Yes, and by issuing STI followed by HLT you can ensure that the after the interrupt returns the IP is always pointing past HLT. I think this is a feature that Intel had to patch because they got it wrong in the first steppings.

billforsternz · on Jan 27, 2023

1976 not 1970, in 1970 a CPU as advanced as the 8086 was science fiction (things were moving fast back then).

tadfisher · on Jan 27, 2023

Yeah, in 1970 the first mass-manufactured integrated circuits were flying to/landing on the Moon. The pace of technology back then was unreal.

rogerbinns · on Jan 26, 2023

You mention inheriting little endian from the Datapoint. If that constraint was not there, would a big endian 8086 be materially different in any way? For example could parts be simpler or fewer gates used?

myself248 · on Jan 27, 2023

Was HLT used much in regular programming, like to say "I've got nothing to do unless an interrupt comes in, might as well just HLT", perhaps?

Or, as I understand other processors of the time might not even bother to include such an instruction, was it sort of optional or rarely used?

blueflow · on Jan 27, 2023

In the IBM PC, HLT was used to wait for keyboard input, which came in as hardware interrupt and resumed execution.

flohofwoe · on Jan 27, 2023

Same on Z80 home computers like the Amstrad CPC to synchronise execution with the (video) raster or vsync interrupt.

jchw · on Jan 26, 2023

Question: why were there three HALT opcodes? does it simply fill otherwise unused opcode encodings?

kens · on Jan 26, 2023

That's a good question.
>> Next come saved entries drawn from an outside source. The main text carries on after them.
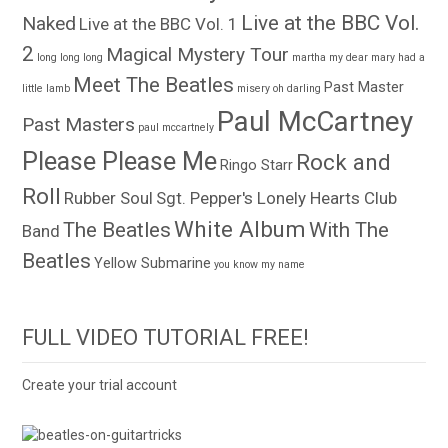
Live at the BBC Vol.
Naked
Live at the BBC Vol. 1
2
Magical Mystery Tour
long long long
martha my dear
mary had a
Meet The Beatles
Past Master
little lamb
misery
oh darling
Paul McCartney
Past Masters
paul mccartnely
Please Please Me
Rock and
Ringo Starr
Roll
Rubber Soul
Sgt. Pepper's Lonely Hearts Club
White Album
The Beatles
With The
Band
Beatles
Yellow Submarine
you know my name
FULL VIDEO TUTORIAL FREE!
Create your trial account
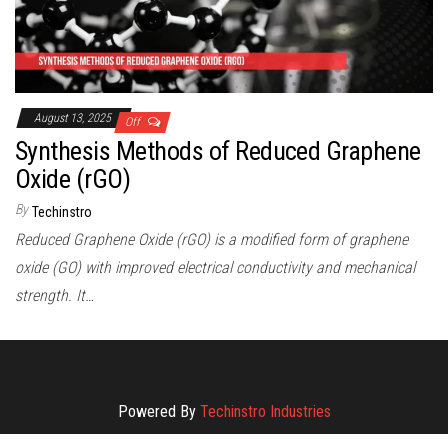
August 13, 2025
Off
Synthesis Methods of Reduced Graphene
Oxide (rGO)
By
Techinstro
Reduced Graphene Oxide (rGO) is a modified form of graphene
oxide (GO) with improved electrical conductivity and mechanical
strength. It…
Powered By
Techinstro Industries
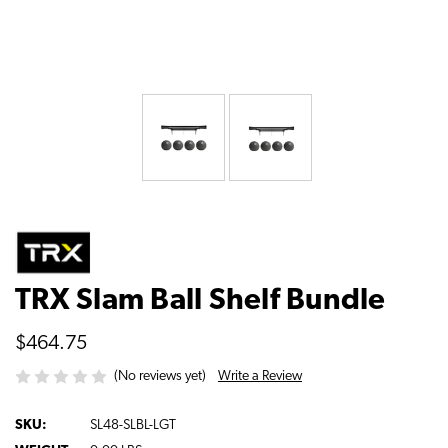
TRX Slam Ball Shelf Bundle
$464.75
Write a Review
(No reviews yet)
SKU:
SL48-SLBL-LGT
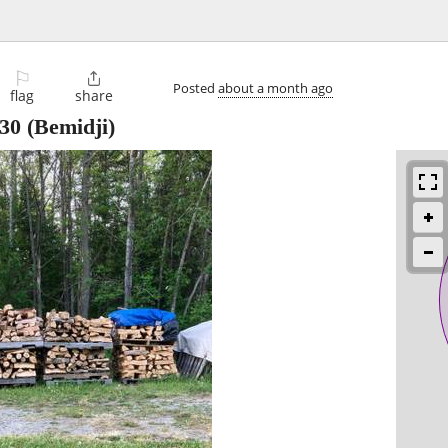
⚐

Posted
about a month ago
flag
share
30
(Bemidji)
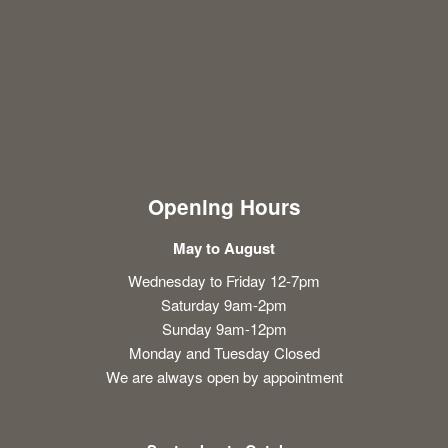
Opening Hours
May to August
Wednesday to Friday 12-7pm
Saturday 9am-2pm
Sunday 9am-12pm
Monday and Tuesday Closed
We are always open by appointment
I'm completely guessing, but the Datapoint probably used 0x00 and 0xff as HALT opcodes so you ended up in uninitialized or missing memory the processor would halt. Maybe 0x01 was the "intentional" halt instruction.

jchw · on Jan 26, 2023

Ah, that's a really good point. Having 0x00 be a NOP or maybe worse, instruction that actually is valid and does something, would be a hell of a lot worse for debugging, because after the fact it'd be extremely hard to figure out how you got there.

pcwalton · on Jan 26, 2023

It's also bad for security. IIRC code execution is easier on MIPS because 0x0 is a NOP.

anyfoo · on Jan 26, 2023

It's worth nothing though, that that likely wasn't much of a consideration at all at the time. Networks for one were barely a thing, at least on systems so tiny that they'd use an 8086. And even when they were, they tended to be extremely trusting until way into the 90s.

jchw · on Jan 26, 2023

Definitely. Lot easier to heap spray when most of the memory is a free nopslide.
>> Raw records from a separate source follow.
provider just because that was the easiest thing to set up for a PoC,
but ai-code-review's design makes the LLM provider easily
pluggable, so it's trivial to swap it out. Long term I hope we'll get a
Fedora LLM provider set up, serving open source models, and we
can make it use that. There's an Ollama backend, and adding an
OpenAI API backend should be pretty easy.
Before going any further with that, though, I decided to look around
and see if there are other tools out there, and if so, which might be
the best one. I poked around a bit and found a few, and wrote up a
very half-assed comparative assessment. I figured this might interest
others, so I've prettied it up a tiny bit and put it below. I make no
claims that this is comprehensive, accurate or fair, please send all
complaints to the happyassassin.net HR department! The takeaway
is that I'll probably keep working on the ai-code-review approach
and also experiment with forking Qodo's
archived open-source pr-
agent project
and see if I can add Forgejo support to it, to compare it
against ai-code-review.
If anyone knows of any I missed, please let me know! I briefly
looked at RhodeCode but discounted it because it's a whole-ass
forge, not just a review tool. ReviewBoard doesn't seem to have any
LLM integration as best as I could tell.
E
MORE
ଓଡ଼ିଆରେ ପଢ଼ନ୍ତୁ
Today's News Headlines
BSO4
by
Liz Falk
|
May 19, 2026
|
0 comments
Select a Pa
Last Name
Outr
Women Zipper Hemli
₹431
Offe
rep_lodsb · on Jan 27, 2023

>Maybe 0x01 was the "intentional" halt instruction.

00 would be "increment A", 01 "decrement A". I would guess these weren't supported because of how that register is connected to the ALU?

FF = "load memory from memory", same as the HLT on the 8080.

ajross · on Jan 26, 2023

On modern CPUs that actually can't run at full speed for thermal reasons, they're critically important (though a complicated dance with MWAIT and a ton of drivers has supplanted HLT on x86 devices).
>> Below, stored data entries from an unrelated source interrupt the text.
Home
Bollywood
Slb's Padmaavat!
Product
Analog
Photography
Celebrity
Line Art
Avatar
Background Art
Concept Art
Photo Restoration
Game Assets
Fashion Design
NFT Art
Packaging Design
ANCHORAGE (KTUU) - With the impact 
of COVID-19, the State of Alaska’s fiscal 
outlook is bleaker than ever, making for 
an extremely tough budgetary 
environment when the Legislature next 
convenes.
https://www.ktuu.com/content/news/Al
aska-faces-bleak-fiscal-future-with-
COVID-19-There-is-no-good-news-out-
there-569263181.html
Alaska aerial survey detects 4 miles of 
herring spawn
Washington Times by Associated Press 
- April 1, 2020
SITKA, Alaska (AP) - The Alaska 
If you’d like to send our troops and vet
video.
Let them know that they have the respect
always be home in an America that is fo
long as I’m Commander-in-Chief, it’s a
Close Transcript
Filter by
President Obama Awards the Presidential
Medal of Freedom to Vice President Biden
On microprocessors of the time, they're indeed a little useless. None of the logic was going to disable the internal clock, this was decades before the introduction of gateable power wells, etc...

But on the bigger hardware where DMA was common, a halted CPU could be relied on not to be issuing needless requests to the memory bus and other clients like I/O devices (SMP was in its infancy in the 70's too) would have lower contention and higher throughput. I'm sure that was part of the thinking. The IBM PC itself tended not to contend on its bus much (CGA and MDA had their own framebuffers and floppy DMA was mostly a joke), but maybe there were other 8086 implementations that cared.

anyfoo · on Jan 26, 2023

You get a fun reminder of that if you run MWC's Coherence in a vm today. Coherence's idle loop/task does not issue HLT, so you can happily see the CPU core the vm is running on burning away for no good reason.

flohofwoe · on Jan 26, 2023

Sometimes such 'redundant' instructions happen because of incomplete instruction decoding. For instance the ED-prefixed instruction block on the Z80 has:

- 8x NEG

- 8x RETI/RETN (named differently but same behaviour)

- 4x IM0, 2x IM1 and 2x IM2

- and a whopping 178 opcodes in the ED block decode to a NOP (no operation)

ok123456 · on Jan 26, 2023

Probably an artifact of the Datapoint's instruction decoder unit.